Exercise task 1: According to the blog post on pastured chicken, which farm supplies the chicken parts sold at the Fair Food Farmstand?
Exercise task 2: Write down the stretch of the blog post on pastured chicken from "The Fair Food" through "potatoes, and asparagus..".
Exercise task 3: Extend the blog post on pastured chicken beyond its final sentence.

Source document:
□ □ □ □ □
Posted by Nicole on 06/09 at 08:14 AM


Playing chicken

Thursday, June 05, 2008

I recently finished Barbara Kingsolver’s Animal, Vegetable, Miracle.  Admittedly, I was super jealous about all the poultry they were able to raise on their land.  Out here in Aldan (that’s Delco), we are not zoned for farm animals so I have to live vicariously through others.  My mother laughs at me - she spent her formative years trying to avoid egg duty on the farm: she and the chickens had a hate-hate relationship.

Even if I weren’t interested in supporting the local foodshed, I’d probably still go out of my way to purchase locally grown, pastured poultry.  The difference in taste is astounding.  The texture is way, way better than commercially produced chicken, not to mention true pastured chickens are less fatty and have higher nutritional value - like cows with cheese, happy chickens make happy...chicken meat.

The Fair Food Farmstand carries chicken parts from Shady Acres Farm in Elizabethtown, PA - they’re a small family farm who raises pastured poultry.  Also cool is that they supplement their poultry flock’s diet with locally grown grains.  Not surprisingly, a package of the chicken legs came home with me the other day, and featured in my second One Local Summer meal of the week: onion stuffed chicken legs, mashed potatoes, and asparagus..
□ □ □ □ □
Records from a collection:

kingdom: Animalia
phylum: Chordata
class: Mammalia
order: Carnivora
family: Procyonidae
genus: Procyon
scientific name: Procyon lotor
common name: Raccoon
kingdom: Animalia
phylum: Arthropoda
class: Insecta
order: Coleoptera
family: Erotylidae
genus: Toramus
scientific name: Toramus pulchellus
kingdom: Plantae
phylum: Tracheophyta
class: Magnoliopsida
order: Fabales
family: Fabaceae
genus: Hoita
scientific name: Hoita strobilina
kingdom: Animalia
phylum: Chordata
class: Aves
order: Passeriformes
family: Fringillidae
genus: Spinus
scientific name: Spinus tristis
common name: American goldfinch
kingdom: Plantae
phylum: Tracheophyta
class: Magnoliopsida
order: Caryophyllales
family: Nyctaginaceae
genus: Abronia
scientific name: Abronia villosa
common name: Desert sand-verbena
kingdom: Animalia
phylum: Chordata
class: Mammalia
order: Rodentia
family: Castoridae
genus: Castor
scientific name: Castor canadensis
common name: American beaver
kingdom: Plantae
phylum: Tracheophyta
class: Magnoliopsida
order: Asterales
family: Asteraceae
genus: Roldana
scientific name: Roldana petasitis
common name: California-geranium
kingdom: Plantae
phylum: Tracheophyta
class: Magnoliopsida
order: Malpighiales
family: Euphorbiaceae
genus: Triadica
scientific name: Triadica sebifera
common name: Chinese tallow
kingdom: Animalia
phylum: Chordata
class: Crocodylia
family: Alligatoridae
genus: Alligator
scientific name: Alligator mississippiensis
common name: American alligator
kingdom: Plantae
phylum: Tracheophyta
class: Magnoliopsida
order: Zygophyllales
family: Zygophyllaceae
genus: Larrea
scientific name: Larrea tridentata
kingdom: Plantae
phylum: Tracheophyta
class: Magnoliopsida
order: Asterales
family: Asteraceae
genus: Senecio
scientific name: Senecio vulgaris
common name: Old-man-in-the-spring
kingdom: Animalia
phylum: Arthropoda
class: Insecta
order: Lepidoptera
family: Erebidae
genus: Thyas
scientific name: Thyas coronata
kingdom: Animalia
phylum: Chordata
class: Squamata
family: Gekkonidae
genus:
□ □ □ □ □
Output 1: Shady Acres Farm in Elizabethtown, PA.

Output 2:
The Fair Food Farmstand carries chicken parts from Shady Acres Farm in Elizabethtown, PA - they’re a small family farm who raises pastured poultry.  Also cool is that they supplement their poultry flock’s diet with locally grown grains.  Not surprisingly, a package of the chicken legs came home with me the other day, and featured in my second One Local Summer meal of the week: onion stuffed chicken legs, mashed potatoes, and asparagus..

Output 3:
week1_chickleg

Chicken legs, Shady Acres Farm - 99 miles
Onion, Landisdale Farm - 100 miles
Garlic, the last of my preserved garlic from last year - 0 miles
Rosemary, my garden - 0 miles
Butter, homemade from Dutch Way Dairy cream - 100 miles
Cream, Dutch Way Dairy - 100 miles
Chicken stock, homemade from a local chicken carcass - 0 miles (sort of, maybe 50-60 miles if you count the chicken)
Potatoes, Green Meadow Farm - 50 miles
Asparagus, Rineer Family Farms - 69 miles

not local: salt and pepper

Here’s a recipe for the chicken (for two servings):

1/8 c. finely chopped onion
1 Tbsp melted butter
1 Tbsp fresh chopped rosemary
1 clove garlic, minced
2 chicken legs
1/2 c. chicken stock

Preheat the oven to 375 degrees.

Mix onion, butter, rosemary, garlic.  Season with salt and pepper.

Carefully loosen the skin on the chicken leg.  Rub half the onion mixture under the skin and mound the other half over the skin.

Place chicken in a roasting dish.  Pour the chicken stock over the legs, being careful not to knock the onion off.

Roast for 50 minutes, basting every 10 or 15 minutes.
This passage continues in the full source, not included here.